A second read however, which offers the readers the benefits such as confidence, calmness, and preparedness, is a perfect way of diving deeper into a book, to understand it inside out, to look at it from different perspective, and to take away much more than the first encounter with the book had to offer. 

‘How to live today’, the first chapter of this book, begins with a slight curiosity which comes about from a question posted in a magazine for celebrities about a possible dooms-day and what should one do with life in face of such an ultimate end, and closes with the wise insight that such an incident would only force to live more fully, of which we are capable right now as well. ‘How to read for yourself’ shows how reading can bridge lives lived with striking similarities from centuries apart, and that it can cure loneliness. ‘How to take your time’ unveils how every ordinary situation holds and extraordinary story in it; one just has to become more imaginative and patient. ‘How to suffer successfully’ presents a case so compelling that one would choose the pitiably sensitive and suffering life, like that of Proust, rather than its opposite. ‘How to express your emotions’ illustrates how to give our emotions words and why it is important; it also operates on why cliches don’t work. 

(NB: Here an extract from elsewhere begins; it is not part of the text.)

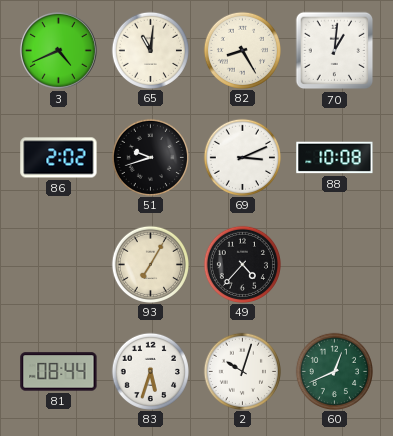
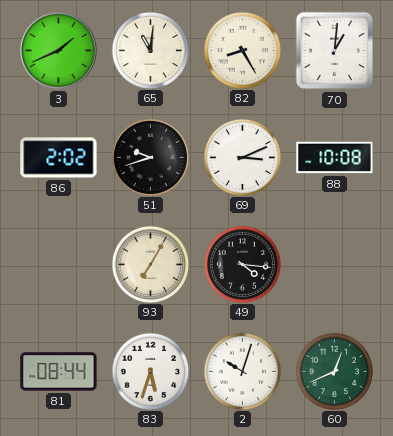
3: 4:41 -> 1:41
49: 4:37 -> 4:16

‘How to be a good friend’ combines the contradiction between Proust extravagant friendliness and the compliments it won him and his distaste and pessimism for friendship in general: both has something valuable to teach, and something more valuable when combined. ‘How to open your eyes’ (one of my favorite chapters) opens your eyes to the abundance of life waiting around you rather than somewhere in the heavens. ‘How to be happy in love’ presents a few of timeless lessons for the romantic affairs, of which one is a praise for jealousy. ‘How to put books down’ tells us about the story of Proust and Woolf, where Woolf considers writing no more because Proust is too damn good and he has said it all. 

The case now remains: whom to credit more? Proust or de Botton. Perhaps, they would’ve remained incomplete without each other; Proust in not being so precise, illustrative, or funny, and de Botton in not having a figure so aligned with this own philosophy and what he wants to do with it. De Botton, however, both here and in the videos of ‘The School of Life’, remains unhelpably elusive – not because he isn’t articulate enough, but because he’s so articulate that it becomes difficult for the reader to learn what he assumes he already knows by having just acquired the wisdom, which now seems lifelong.